— YOUR INSTRUCTIONS —
Read the records below and report each line in which "TRIANGLE" occurs.

— EXERCISE INPUTS —
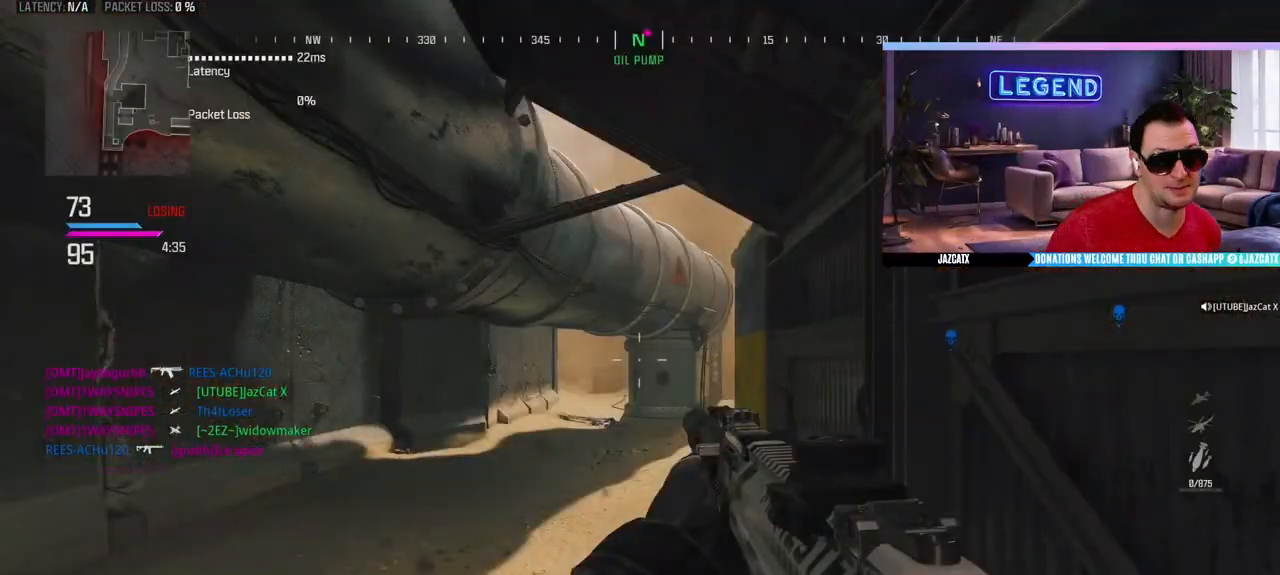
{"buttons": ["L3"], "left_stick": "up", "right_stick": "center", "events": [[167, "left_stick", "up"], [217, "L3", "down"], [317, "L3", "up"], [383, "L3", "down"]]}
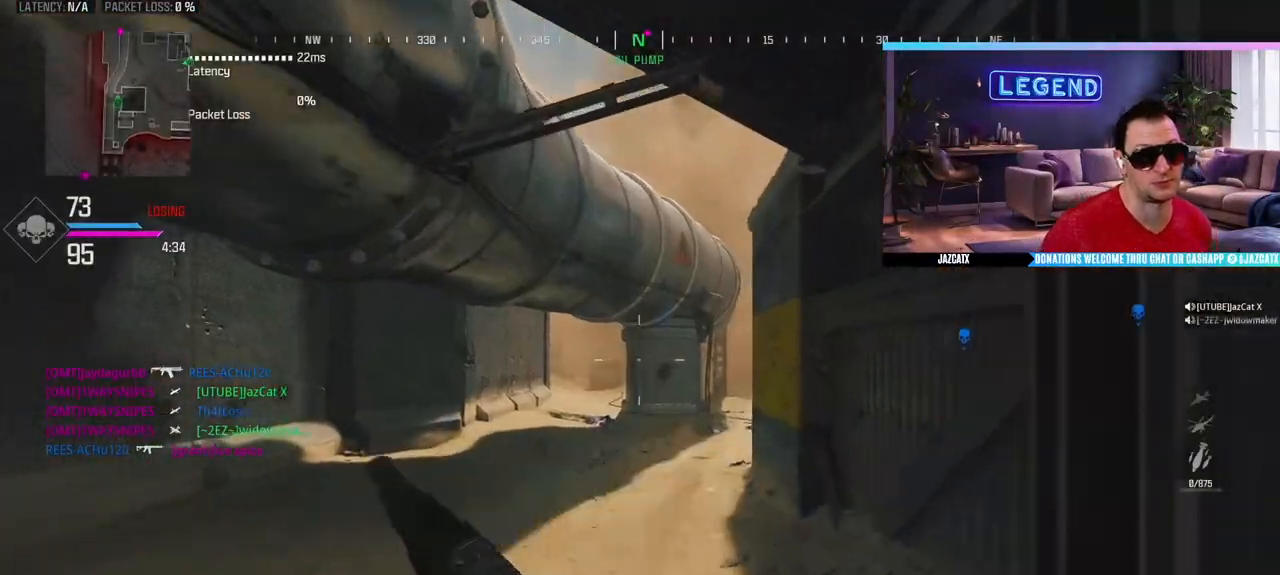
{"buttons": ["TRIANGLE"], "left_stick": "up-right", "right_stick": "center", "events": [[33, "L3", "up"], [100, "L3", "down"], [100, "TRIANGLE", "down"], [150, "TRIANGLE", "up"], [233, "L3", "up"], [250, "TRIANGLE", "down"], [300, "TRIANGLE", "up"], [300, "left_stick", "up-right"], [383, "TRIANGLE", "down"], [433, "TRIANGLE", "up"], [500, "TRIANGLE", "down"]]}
---
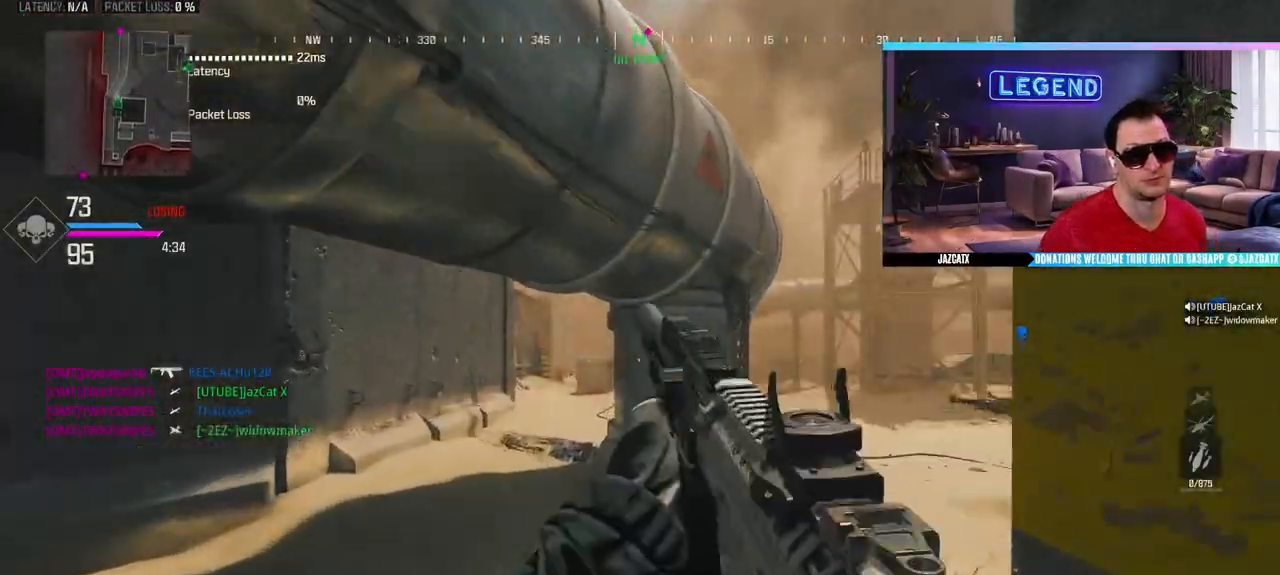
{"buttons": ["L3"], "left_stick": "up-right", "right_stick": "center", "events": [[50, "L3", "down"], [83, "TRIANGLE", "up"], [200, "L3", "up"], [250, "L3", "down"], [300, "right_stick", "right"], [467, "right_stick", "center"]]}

— TASK SOLUTION —
{"buttons": ["TRIANGLE"], "left_stick": "up-right", "right_stick": "center", "events": [[33, "L3", "up"], [100, "L3", "down"], [100, "TRIANGLE", "down"], [150, "TRIANGLE", "up"], [233, "L3", "up"], [250, "TRIANGLE", "down"], [300, "TRIANGLE", "up"], [300, "left_stick", "up-right"], [383, "TRIANGLE", "down"], [433, "TRIANGLE", "up"], [500, "TRIANGLE", "down"]]}
{"buttons": ["L3"], "left_stick": "up-right", "right_stick": "center", "events": [[50, "L3", "down"], [83, "TRIANGLE", "up"], [200, "L3", "up"], [250, "L3", "down"], [300, "right_stick", "right"], [467, "right_stick", "center"]]}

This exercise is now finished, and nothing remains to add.